#### ABOUT THIS TASK
For each line of the listing that includes the word "compliance", show the whole line.

*** WORKING DATA Section Begins ***

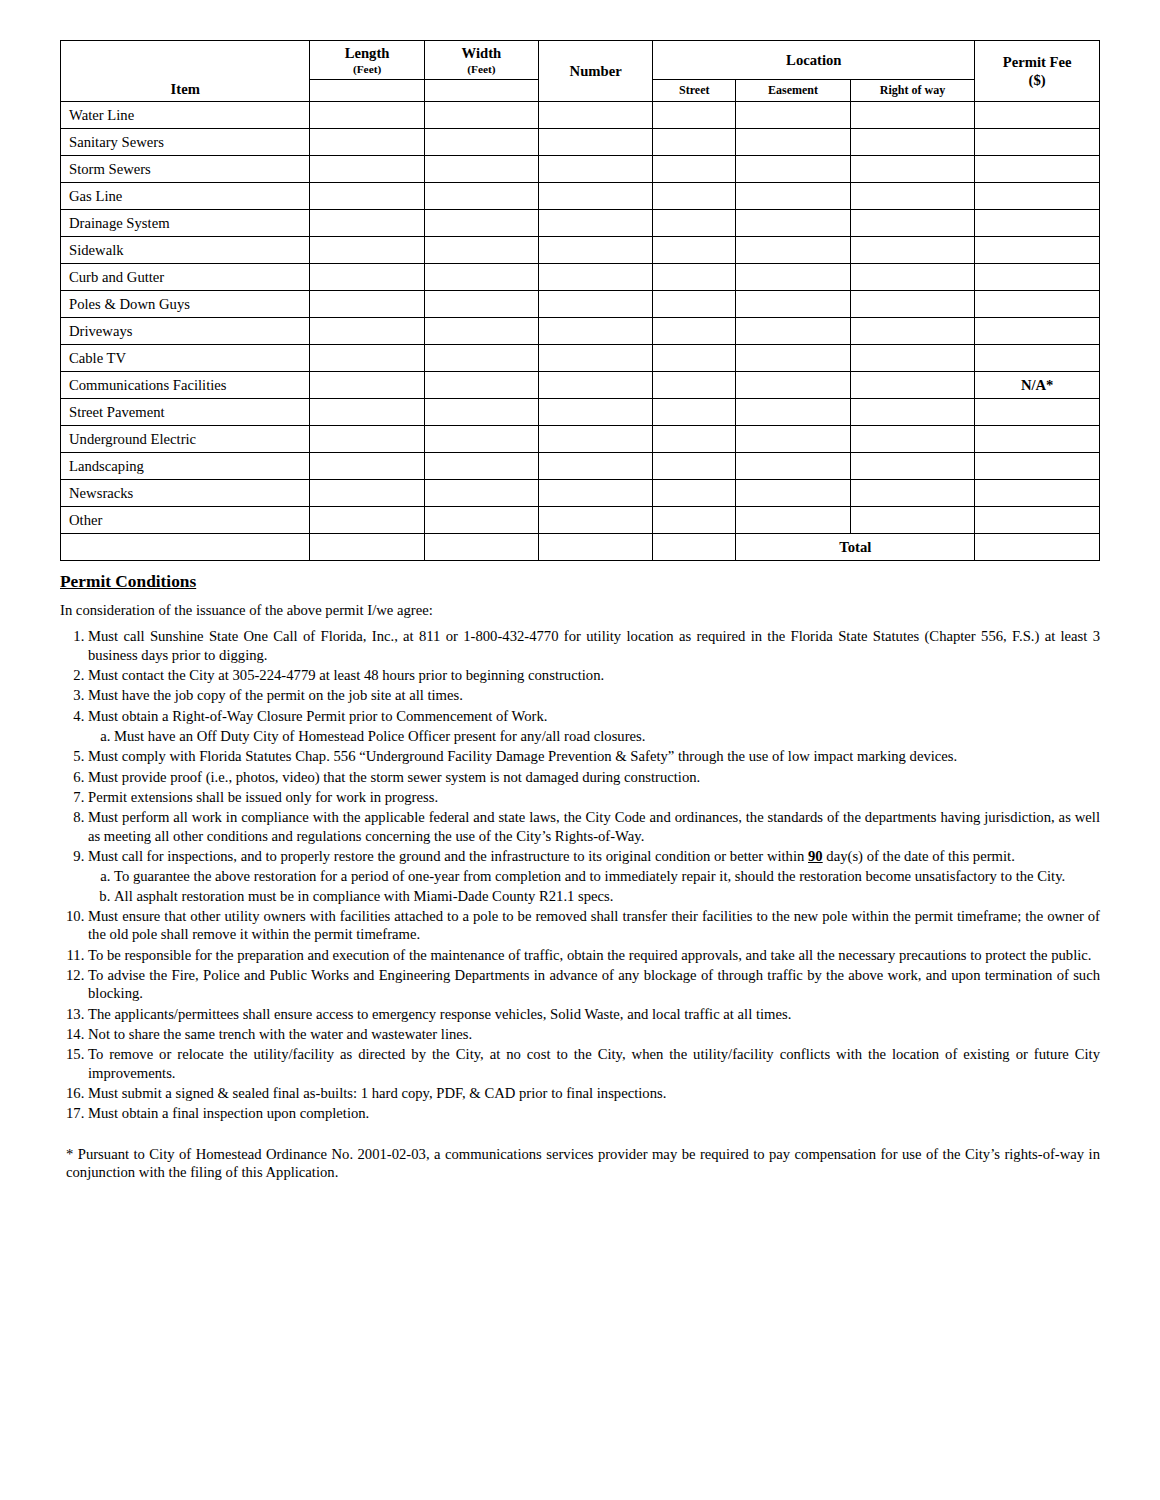| Item | Length (Feet) | Width (Feet) | Number | Location | Permit Fee ($) |
| --- | --- | --- | --- | --- | --- |
| | | Street | Easement | Right of way |
| Water Line | | | | | | | |
| Sanitary Sewers | | | | | | | |
| Storm Sewers | | | | | | | |
| Gas Line | | | | | | | |
| Drainage System | | | | | | | |
| Sidewalk | | | | | | | |
| Curb and Gutter | | | | | | | |
| Poles & Down Guys | | | | | | | |
| Driveways | | | | | | | |
| Cable TV | | | | | | | |
| Communications Facilities | | | | | | | N/A* |
| Street Pavement | | | | | | | |
| Underground Electric | | | | | | | |
| Landscaping | | | | | | | |
| Newsracks | | | | | | | |
| Other | | | | | | | |
| | | | | | Total | |
Permit Conditions
In consideration of the issuance of the above permit I/we agree:
Must call Sunshine State One Call of Florida, Inc., at 811 or 1-800-432-4770 for utility location as required in the Florida State Statutes (Chapter 556, F.S.) at least 3 business days prior to digging.
Must contact the City at 305-224-4779 at least 48 hours prior to beginning construction.
Must have the job copy of the permit on the job site at all times.
Must obtain a Right-of-Way Closure Permit prior to Commencement of Work.
Must have an Off Duty City of Homestead Police Officer present for any/all road closures.
Must comply with Florida Statutes Chap. 556 “Underground Facility Damage Prevention & Safety” through the use of low impact marking devices.
Must provide proof (i.e., photos, video) that the storm sewer system is not damaged during construction.
Permit extensions shall be issued only for work in progress.
Must perform all work in compliance with the applicable federal and state laws, the City Code and ordinances, the standards of the departments having jurisdiction, as well as meeting all other conditions and regulations concerning the use of the City’s Rights-of-Way.
Must call for inspections, and to properly restore the ground and the infrastructure to its original condition or better within 90 day(s) of the date of this permit.
To guarantee the above restoration for a period of one-year from completion and to immediately repair it, should the restoration become unsatisfactory to the City.
All asphalt restoration must be in compliance with Miami-Dade County R21.1 specs.
Must ensure that other utility owners with facilities attached to a pole to be removed shall transfer their facilities to the new pole within the permit timeframe; the owner of the old pole shall remove it within the permit timeframe.
To be responsible for the preparation and execution of the maintenance of traffic, obtain the required approvals, and take all the necessary precautions to protect the public.
To advise the Fire, Police and Public Works and Engineering Departments in advance of any blockage of through traffic by the above work, and upon termination of such blocking.
The applicants/permittees shall ensure access to emergency response vehicles, Solid Waste, and local traffic at all times.
Not to share the same trench with the water and wastewater lines.
To remove or relocate the utility/facility as directed by the City, at no cost to the City, when the utility/facility conflicts with the location of existing or future City improvements.
Must submit a signed & sealed final as-builts: 1 hard copy, PDF, & CAD prior to final inspections.
Must obtain a final inspection upon completion.
* Pursuant to City of Homestead Ordinance No. 2001-02-03, a communications services provider may be required to pay compensation for use of the City’s rights-of-way in conjunction with the filing of this Application.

*** WORKING DATA Section Ends ***

#### RESPONSE FOR THIS EXERCISE
Must perform all work in compliance with the applicable federal and state laws, the City Code and ordinances, the standards of the departments having jurisdiction, as well as meeting all other conditions and regulations concerning the use of the City’s Rights-of-Way.
All asphalt restoration must be in compliance with Miami-Dade County R21.1 specs.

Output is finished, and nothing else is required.